Auch die Reaktionen der Firmen sind so stark, dass RTL in seinen Sendungen wie „Extra“ und im Netz immer neue „Updates“ bringen kann. Der Versandhändler Zalando, im Netz nach der Ausstrahlung als „Sklavando“ gegeißelt, wehrte sich zwar erfolgreich mit einer einstweiligen Verfügung gegen einige Details. Etwa die Strecke, die jeder Lagerarbeiter pro Schicht laufen müsse: Statt 20 bis 27 Kilometer seien es im Schnitt „nur“ 15 bis 20 Kilometer. Doch Wallraff sieht die Recherchen seiner Stipendiatin Caro Lobig, die ursprünglich für ein Buch waren, und die nun im Magazin „Extra“ liefen, als Erfolg: „Die Leute bei Zalando dürfen sich inzwischen bei der Arbeit auch mal hinsetzen!“

Dass im Fall von „Burger King“ Ekelbefunde über Darmkeime und überlagerte Salate die heftigsten Reaktionen hervorriefen, und nicht der Druck und das Mobbing gegen die Angestellten, das bedauert Wallraff – und kennt es nicht anders. Schon bei seinen legendären Undercover-Arbeiten als Türke Ali im Bestseller „Ganz unten“ fanden seine Berichte über die Hygienemängel bei McDonald’s mehr Aufmerksamkeit als seine Anprangerung prekärer Leiharbeiterjobs. Wallraff zitiert dazu sein Vorbild Upton Sinclair, der vor über hundert Jahren einen drastischen Einblick in die Fleischereien Chicagos gegeben hatte: „Ich habe auf das Herz gezielt, aber den Magen getroffen.“

Lieber mehr Einzelstücke

Dass er vor vier Jahren einige bezahlte Vorträge für McDonald’s gehalten hatte, mit Managern wie Gewerkschaftern diskutiert und Hinweise für eine Mitarbeiterbefragung gegeben hatte, stellt für Wallraff kein Problem dar. Gegenüber dem Magazin Spiegel, der diese Fakten in seiner aktuellen Ausgabe ausbreitet, wies er die Unterstellung zurück, dass es einen Zusammenhang zwischen diesen Vorträgen im Jahr 2010 und den aktuellen Enthüllungen bei Burger King gebe.

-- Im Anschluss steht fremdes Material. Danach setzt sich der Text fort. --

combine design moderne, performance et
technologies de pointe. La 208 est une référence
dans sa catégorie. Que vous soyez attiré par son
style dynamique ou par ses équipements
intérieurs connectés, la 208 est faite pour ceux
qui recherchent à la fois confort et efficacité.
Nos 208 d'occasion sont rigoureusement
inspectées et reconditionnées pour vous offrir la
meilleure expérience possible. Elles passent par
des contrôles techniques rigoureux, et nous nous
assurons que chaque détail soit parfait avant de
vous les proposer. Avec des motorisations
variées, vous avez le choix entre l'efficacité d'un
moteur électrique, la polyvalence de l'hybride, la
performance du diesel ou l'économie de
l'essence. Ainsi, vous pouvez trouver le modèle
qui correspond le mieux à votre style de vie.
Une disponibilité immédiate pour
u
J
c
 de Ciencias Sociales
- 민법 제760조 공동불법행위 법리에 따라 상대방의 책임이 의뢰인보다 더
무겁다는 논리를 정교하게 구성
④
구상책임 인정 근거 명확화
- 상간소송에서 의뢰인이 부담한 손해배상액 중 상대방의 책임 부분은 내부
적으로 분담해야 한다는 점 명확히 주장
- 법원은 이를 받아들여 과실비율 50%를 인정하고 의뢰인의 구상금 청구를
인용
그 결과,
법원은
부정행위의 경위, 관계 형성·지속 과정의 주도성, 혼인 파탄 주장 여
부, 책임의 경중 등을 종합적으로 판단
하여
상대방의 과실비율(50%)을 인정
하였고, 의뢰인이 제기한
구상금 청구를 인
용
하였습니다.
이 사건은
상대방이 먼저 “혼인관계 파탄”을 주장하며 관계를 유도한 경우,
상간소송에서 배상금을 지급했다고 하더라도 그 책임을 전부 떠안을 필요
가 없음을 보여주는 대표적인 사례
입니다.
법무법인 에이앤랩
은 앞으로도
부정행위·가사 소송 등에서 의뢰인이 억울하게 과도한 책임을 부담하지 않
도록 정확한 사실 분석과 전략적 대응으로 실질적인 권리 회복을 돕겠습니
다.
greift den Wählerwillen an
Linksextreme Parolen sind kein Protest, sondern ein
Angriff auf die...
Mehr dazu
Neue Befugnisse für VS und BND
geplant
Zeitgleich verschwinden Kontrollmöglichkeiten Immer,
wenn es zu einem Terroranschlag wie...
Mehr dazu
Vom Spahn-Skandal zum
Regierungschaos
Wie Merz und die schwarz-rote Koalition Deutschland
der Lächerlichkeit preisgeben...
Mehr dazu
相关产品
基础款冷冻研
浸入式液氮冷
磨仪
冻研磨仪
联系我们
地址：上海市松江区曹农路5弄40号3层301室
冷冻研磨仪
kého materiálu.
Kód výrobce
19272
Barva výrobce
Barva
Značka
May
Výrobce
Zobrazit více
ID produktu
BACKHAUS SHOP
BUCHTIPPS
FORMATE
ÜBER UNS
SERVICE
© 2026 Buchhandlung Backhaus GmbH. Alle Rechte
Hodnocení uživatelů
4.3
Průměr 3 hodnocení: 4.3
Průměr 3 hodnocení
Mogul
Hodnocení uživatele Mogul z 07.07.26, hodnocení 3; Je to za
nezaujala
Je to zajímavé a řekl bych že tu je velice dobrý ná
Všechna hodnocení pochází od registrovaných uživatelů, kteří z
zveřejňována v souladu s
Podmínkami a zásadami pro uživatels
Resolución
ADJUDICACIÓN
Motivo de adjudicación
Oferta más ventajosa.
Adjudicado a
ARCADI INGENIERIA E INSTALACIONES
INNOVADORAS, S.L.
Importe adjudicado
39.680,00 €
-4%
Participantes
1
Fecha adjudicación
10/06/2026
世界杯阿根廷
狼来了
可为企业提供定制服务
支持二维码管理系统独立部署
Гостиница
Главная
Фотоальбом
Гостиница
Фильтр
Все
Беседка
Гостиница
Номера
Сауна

Der Nachrichtenagentur dpa erklärte er, er habe sich bei seiner grundsätzlichen Kritik an der „Fast Food-Unkultur“ und an McDonald’s keine Zurückhaltung auferlegt. Tatsächlich zeigt diese „Enthüllung“ des Spiegel eher, dass Konzerne lernfähig sind – ein Vorwurf an Wallraff lässt sich kaum daraus konstruieren. Die Honorare leitete er an seine gemeinnützige Stiftung und an eine gekündigte Betriebsrätin weiter.

Anlass für die Recherchen bei Burger King waren für ihn ohnehin nicht die Auswüchse des Fast Food, sondern die aggressiven Angriffe auf die Betriebsräte der Franchise-Holding Yi-Ko. Wallraff verschaffte es eine besondere Genugtuung, dass sich nach Ausstrahlung der RTL-Reportage nicht nur der Geschäftsführer Ergün Yildiz zurückziehen musste, sondern auch dessen Anwalt Helmut Naujoks, der kritische Betriebsräte mit einer Klageflut überzogen hatte. Mit dem Mann hatte sich Wallraff schon seit längerem duelliert. Eine Aufnahme, die ihn undercover beim „Betriebsratsfresser“ zeigt, hatte einst das ZDF nicht zeigen wollen – RTL wagte es.

Die vorerst letzte „Team Wallraff“-Reportage, die heute Abend läuft, werde wohl nicht so viele Wellen schlagen, vermutet er. Das Thema verrät er nicht. In Zukunft wolle er keine Staffel, sondern lieber Einzelstücke zeigen. Selbst jemand wie Günter Wallraff kann nicht permanent an vielen Fronten kämpfen.